Langsamer Sommer, 1976, John Cook, Susanne Schett (Kadervergrößerung ÖFM)

Langsamer Sommer

John Cook, Susanne Schett (Mitarbeit), AT 1976; Drehbuch, Kamera: Helmut Boselmann, John Cook, Michael Pilz; Schnitt: John Cook, Susanne Schett; Musik: Mathias Rüegg; Darsteller*innen: John Cook, Helmut Boselmann, Eva Grimm, Hilde Pilz, Michael Pilz. 35mm, sw, 86 min. Deutsch
 
John Cook, ein kanadischer Modefotograf, den es Ende der 1960er nach Wien verschlagen hatte, brachte mit seinen vier Filmen, die zwischen 1972 und 1982 entstanden, eine Ahnung jener Erneuerungsbewegungen des Kinos nach Österreich, die andere europäische Länder in den Jahrzehnten davor ungleich heftiger heimgesucht hatten. Sein Langfilmdebüt Langsamer Sommer, produziert von Michael Pilz und mit minimalem Budget auf Super 8 gedreht (später wurde ein 35mm-Blow-up angefertigt), positioniert sich nahe am "wirklichen" Leben seiner Protagonist*innen, einer lose zusammengewürfelten Wiener Bohème, und an ihrem vom Müßiggang und ziellosen Driften bestimmten Alltag.
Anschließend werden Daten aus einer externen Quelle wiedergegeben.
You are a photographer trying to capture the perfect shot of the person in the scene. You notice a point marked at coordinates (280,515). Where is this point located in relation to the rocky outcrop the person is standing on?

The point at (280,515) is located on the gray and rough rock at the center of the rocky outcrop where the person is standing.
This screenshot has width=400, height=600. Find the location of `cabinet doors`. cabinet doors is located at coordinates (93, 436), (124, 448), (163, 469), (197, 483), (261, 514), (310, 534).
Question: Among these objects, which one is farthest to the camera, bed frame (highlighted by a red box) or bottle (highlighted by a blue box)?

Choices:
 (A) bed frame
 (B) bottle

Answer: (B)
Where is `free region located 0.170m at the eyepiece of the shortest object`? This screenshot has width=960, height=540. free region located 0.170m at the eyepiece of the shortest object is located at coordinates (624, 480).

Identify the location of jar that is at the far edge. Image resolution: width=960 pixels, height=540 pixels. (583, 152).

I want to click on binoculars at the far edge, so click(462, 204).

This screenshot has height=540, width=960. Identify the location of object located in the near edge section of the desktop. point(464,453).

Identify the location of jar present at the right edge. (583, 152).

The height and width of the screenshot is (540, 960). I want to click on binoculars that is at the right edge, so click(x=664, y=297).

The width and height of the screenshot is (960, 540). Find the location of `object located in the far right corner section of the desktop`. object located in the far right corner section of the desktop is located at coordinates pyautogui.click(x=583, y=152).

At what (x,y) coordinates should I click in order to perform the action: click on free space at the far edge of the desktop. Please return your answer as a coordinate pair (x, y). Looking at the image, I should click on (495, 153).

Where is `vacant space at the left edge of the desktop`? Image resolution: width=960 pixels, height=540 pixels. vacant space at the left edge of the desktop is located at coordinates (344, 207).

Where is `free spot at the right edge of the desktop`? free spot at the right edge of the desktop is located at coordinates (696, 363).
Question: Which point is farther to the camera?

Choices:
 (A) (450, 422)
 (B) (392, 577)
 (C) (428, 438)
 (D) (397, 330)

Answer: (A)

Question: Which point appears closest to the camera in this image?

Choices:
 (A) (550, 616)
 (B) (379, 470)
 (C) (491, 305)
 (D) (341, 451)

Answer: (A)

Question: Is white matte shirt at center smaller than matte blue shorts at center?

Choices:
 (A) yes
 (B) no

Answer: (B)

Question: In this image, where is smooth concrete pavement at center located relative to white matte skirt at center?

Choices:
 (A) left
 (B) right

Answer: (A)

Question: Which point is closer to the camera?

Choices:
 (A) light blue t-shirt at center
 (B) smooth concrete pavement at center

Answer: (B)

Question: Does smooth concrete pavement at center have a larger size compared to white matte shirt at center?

Dokumentarisch und durch ein Film-im-Film-Szenario zugleich als Konstruktion erkennbar, reihen sich Situationen eines Sommers aneinander, die vor allem von lntensitäten (jener der Figuren, aber auch der Stimmungen eines Tages) bestimmt sind. Es geht um nichts und dann doch um alles: um ein Zeitbild, um die Reflexion des eigenen Seelenzustands, der sich fortlaufend wandelt, und wie nebenbei auch um ein Bild der Stadt, ihres im Gassenwerk versteckten Lebens. (D.K.)